"The only way we can move en masse to another site is if it's something with what we need built right in to the way it's structured. And oddly enough, the main thing we need is NOT "freedom of speech" or assurances that the site is fan-owned or pro-fan. What we need is a site that is designed with user needs taking explicit priority over profit, and with a user voice built in and guaranteed from the ground up.
What I mean by users over profit is not that the site can't make money. What I mean is that the goal of the people running the site shouldn't be making the site look good - ie, be "monetizable" - with the primary purpose of eventually selling to a bigger company or holding an IPO that will make the original financers of the project rich.
This needs to be a site created for the public good, and the public good ain't ever made folks rich.
Luckily, it's possible to run a small company without the need for insane growth and glittering visions of IPOs - provided you can get past the initial investment period and then get and keep enough regular customers to pay your bills and salaries. Even better, if the site were part of a nonprofit, there'd be a built in prohibition on IPOs and sellouts (though being a nonprofit is not a guarantee an organization will be well-run). Nonprofit doesn't have to mean financially struggling, or even poorly-paying for employees. It just means, not driven by the desire for exponentially maximized profit made on the backs of an uncompensated and unrepresented user base. It means, operating a public good.

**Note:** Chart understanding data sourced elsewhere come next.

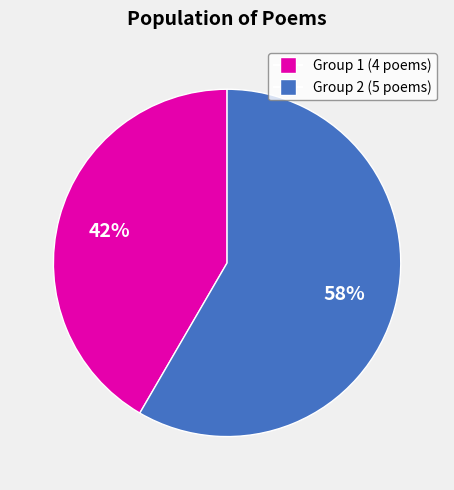

To the nearest percent, what is the average slice percentage?

50%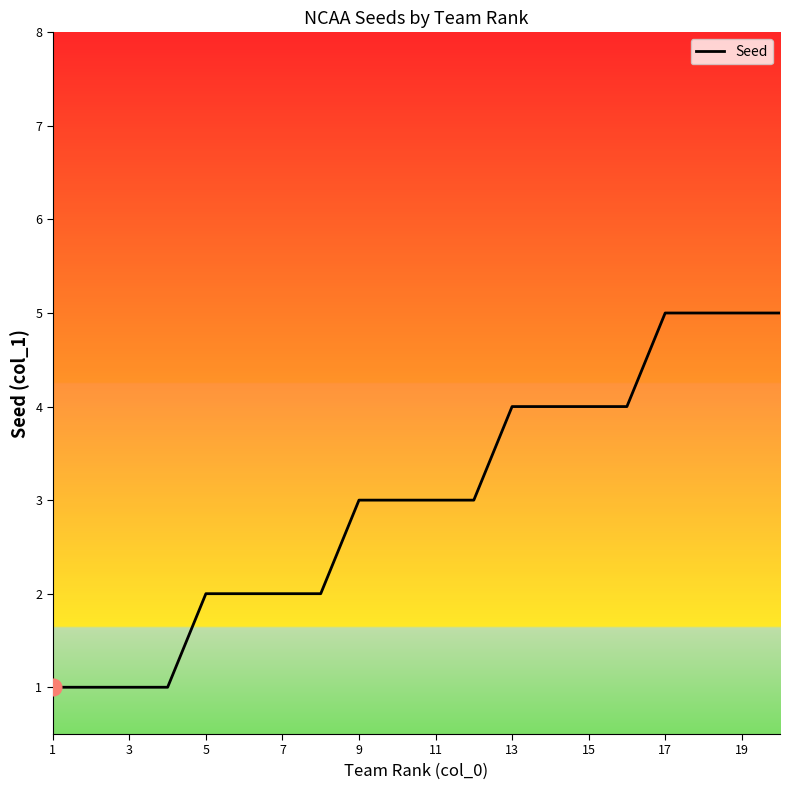

What is the minimum value shown in the chart?

1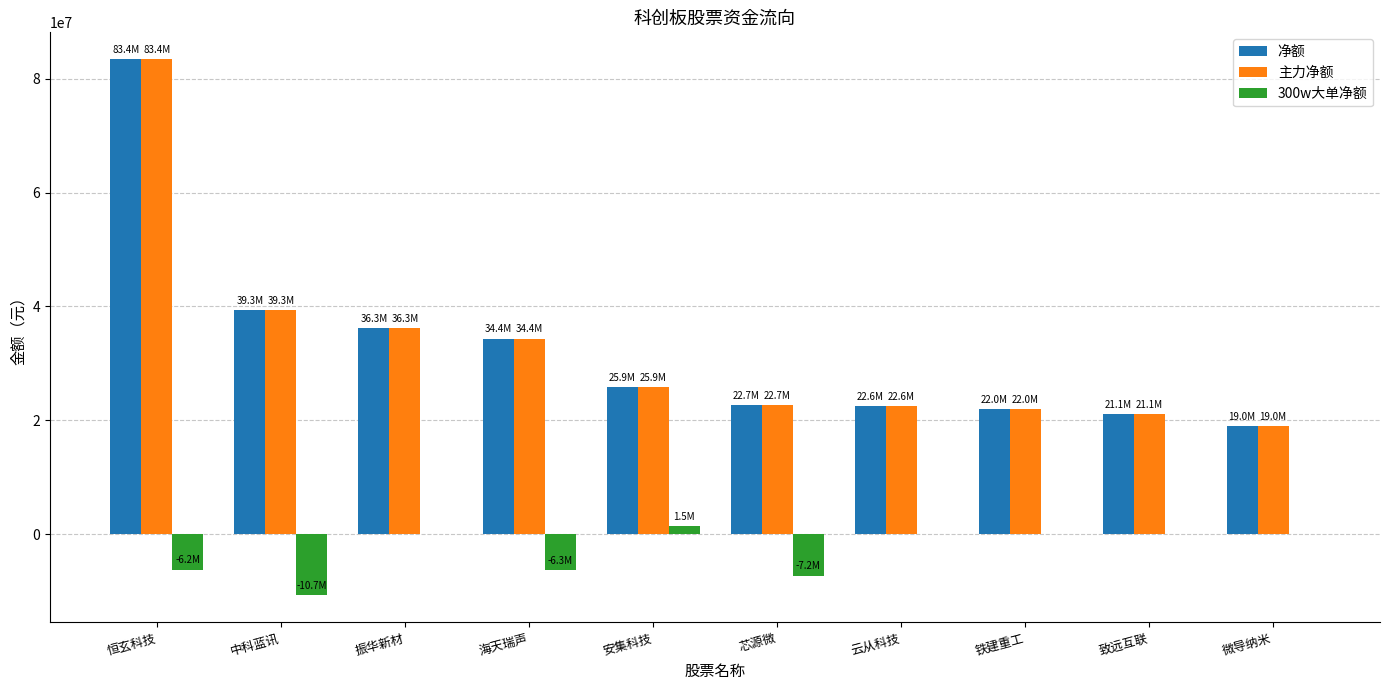

What are all the series names shown in the legend?

净额, 主力净额, 300w大单净额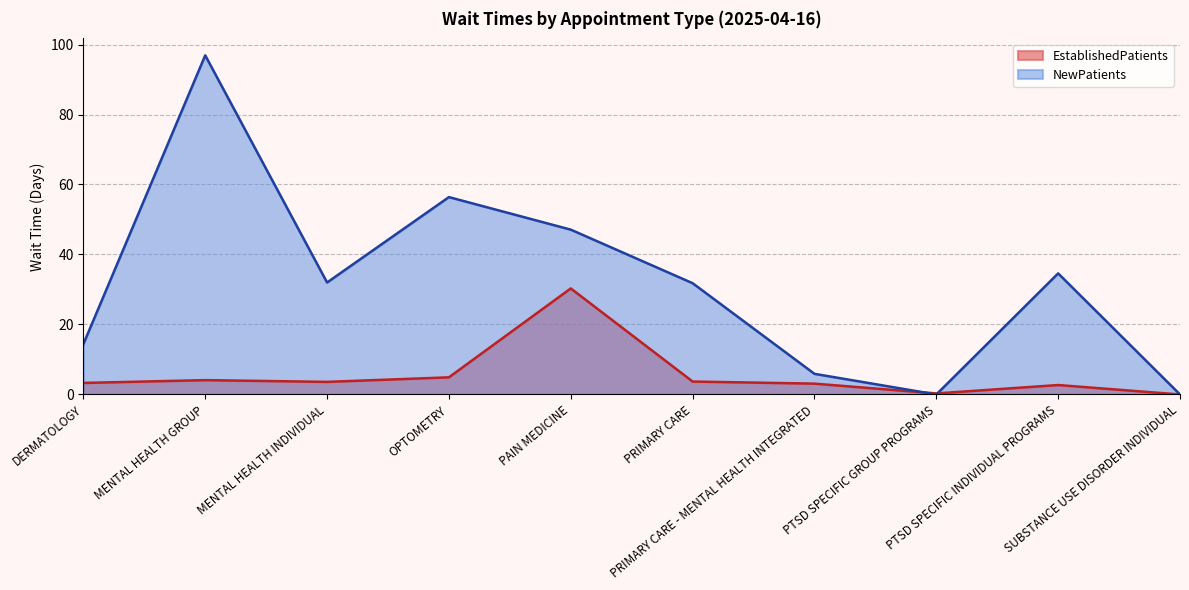

What is the difference between the highest and lowest values at PTSD SPECIFIC GROUP PROGRAMS?

0.3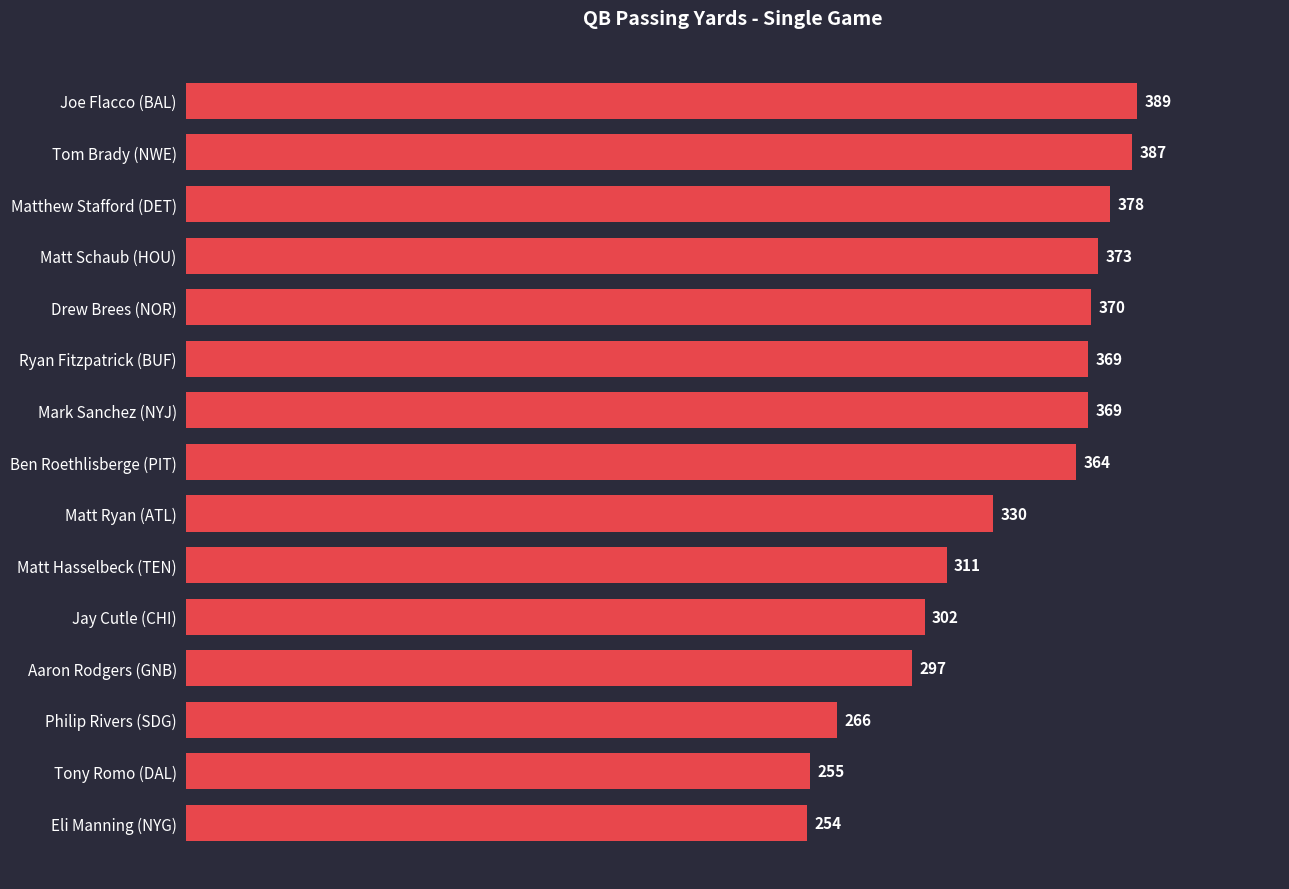

What position from the bottom is Matt Ryan (ATL)?

7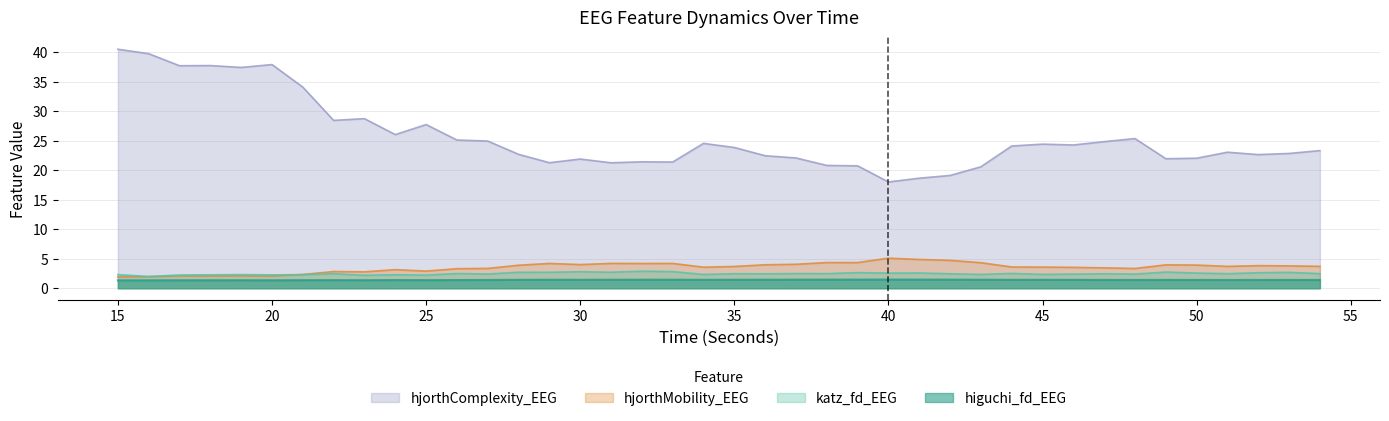

The hjorthMobility_EEG series shows 1.4 at 36. True or false?

False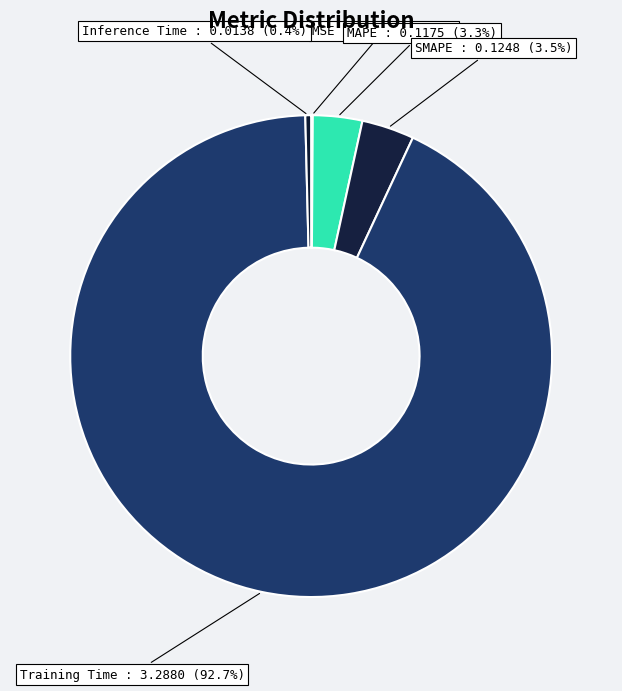

Which category accounts for the majority?

Training Time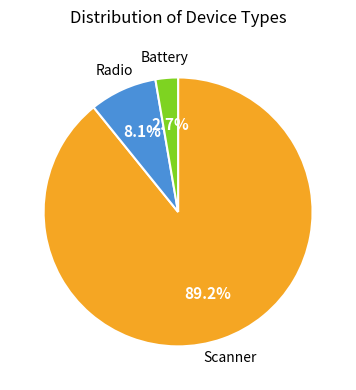

What portion of the pie excludes Radio?

91.9%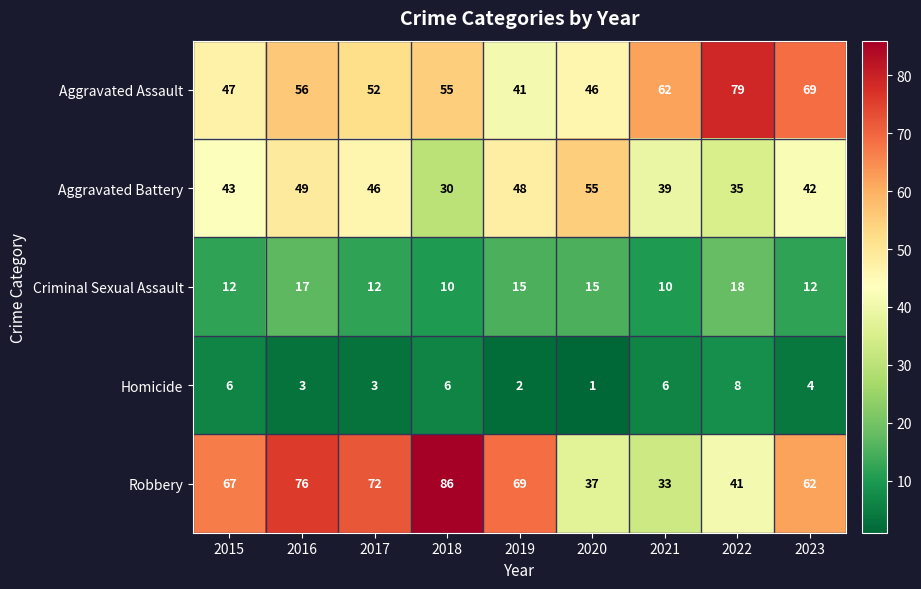

What is the average value of the Criminal Sexual Assault series?

13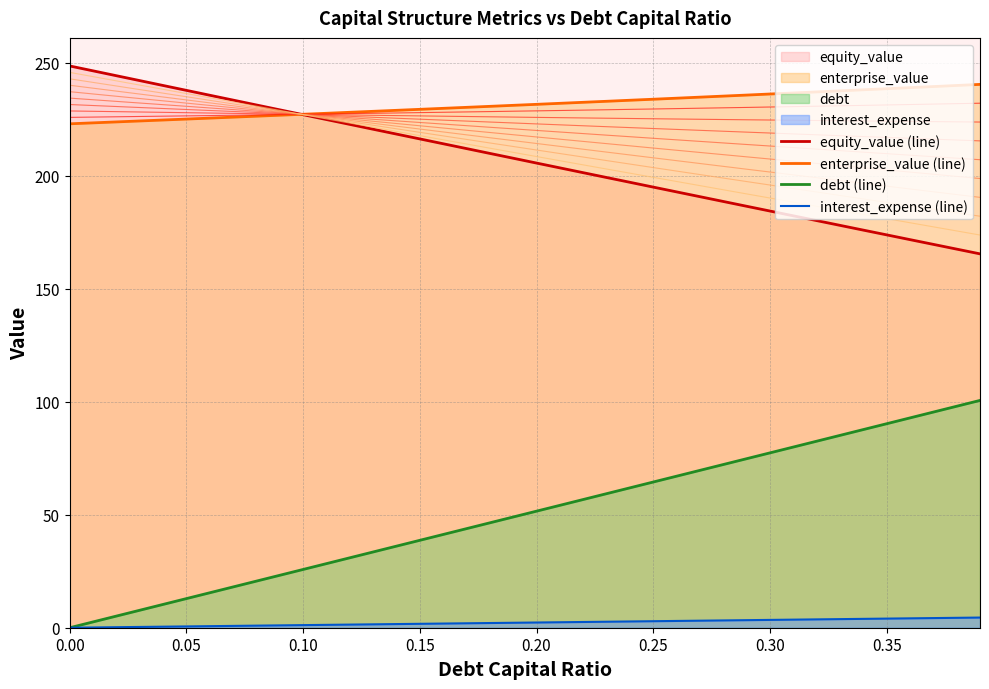

True or false: debt (line) has more than 0 points higher than both neighbors.

False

So one possible long-term way out is the fanarchive model, whether or not a blogging service would be part of the fanarchive project. Another is some of whats being discussed over at fandom_flies. I lean right now to thinking it oughtn't be quite exactly either, because fans are better protected when intermingled with non-fen, and because, heck, I want to take all my Livejournal community with me, not just the fandom part of LJ. This journal isn't even a very fandomish journal. I want this site for a lot more than fandom, and I think other people would too.
A lot of comments to my User as Citizen post mentioned modeling after a credit union. I like that idea (it's the core of my stakeholder model for reforming existing sites, mentioned later). There are a lot of options when you're starting fresh and you want to be user-owned. As a company, you can choose a stakeholder/shareholder route; as a nonprofit, you can choose various types of membership; there are possibilities for combining in odd and exciting ways, with some legal consultation of course. I'd love to see these ideas built in from the ground up to fandom_flies."